Figure 4

The N-terminus of Arm is cleaved by drICE. (A) Schematic representation of the domain structure of Arm. Arm repeats are indicated as red boxes. Putative caspase cleavage sites are indicated in green boxes. Blue bars depict the extent of the antigens used to produce Arm^Nterm (monoclonal antibody 7A1) and Arm^Central, respectively. (B) Cleavage of in vitro translated, ³⁵S-methionine labelled mutated forms of Arm.
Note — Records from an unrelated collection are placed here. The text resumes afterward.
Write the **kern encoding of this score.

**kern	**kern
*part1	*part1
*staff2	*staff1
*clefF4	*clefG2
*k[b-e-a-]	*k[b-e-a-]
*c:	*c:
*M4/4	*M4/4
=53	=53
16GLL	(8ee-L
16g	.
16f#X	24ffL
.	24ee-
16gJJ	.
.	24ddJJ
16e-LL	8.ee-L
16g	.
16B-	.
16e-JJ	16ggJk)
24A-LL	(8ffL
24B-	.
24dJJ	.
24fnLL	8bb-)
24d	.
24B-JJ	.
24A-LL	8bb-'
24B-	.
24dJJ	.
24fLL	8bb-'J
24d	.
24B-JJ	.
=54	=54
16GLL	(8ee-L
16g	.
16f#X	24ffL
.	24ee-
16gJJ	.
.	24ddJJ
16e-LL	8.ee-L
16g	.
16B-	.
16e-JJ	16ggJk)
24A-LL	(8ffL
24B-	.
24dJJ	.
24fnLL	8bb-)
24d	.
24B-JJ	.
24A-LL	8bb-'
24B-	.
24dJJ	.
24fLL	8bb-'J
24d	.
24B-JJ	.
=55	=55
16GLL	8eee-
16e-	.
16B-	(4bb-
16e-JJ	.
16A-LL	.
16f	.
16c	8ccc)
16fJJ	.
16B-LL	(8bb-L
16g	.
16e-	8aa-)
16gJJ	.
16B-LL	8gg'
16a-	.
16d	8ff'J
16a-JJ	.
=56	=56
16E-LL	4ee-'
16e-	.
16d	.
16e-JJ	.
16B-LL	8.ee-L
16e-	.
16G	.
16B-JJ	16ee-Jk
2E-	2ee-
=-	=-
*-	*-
As control full length Arm was incubated with buffer (control). Mutated variants of Arm (D⁸⁸A, D¹²³A, D¹⁷⁰A, D¹⁷²A and D⁷⁵⁵A) were incubated with recombinant drICE. Upon incubation with drICE stable products were identified of all of the Arm mutants except for D⁸⁸A. The cleavage products have a M_r of approximately 90 kDa and are marked as Arm^ΔN. Full length Arm (Arm^Full, M_r 110 kDa) is reduced except for D⁸⁸A, which remains stable. (C) Western blot of embryo extracts of th¹⁰⁹ homozygous embryos (- Arm^D88A) and th¹⁰⁹ homozygous embryos expressing Arm^D88A from a transgene (+ Arm^D88A); expression of Arm^D88A was achieved using the Gal4/UAS system with Gal4 expressed under the control of a maternal beta-tubulin promoter (mat15::Gal4). Hand selected embryos of either genotype were subjected to Western blotting using Arm^Nterm antibody; the blot was stripped and re-probed using an anti-Actin antibody for loading control; note that Actin remains stable in th¹⁰⁹ apoptotic cells.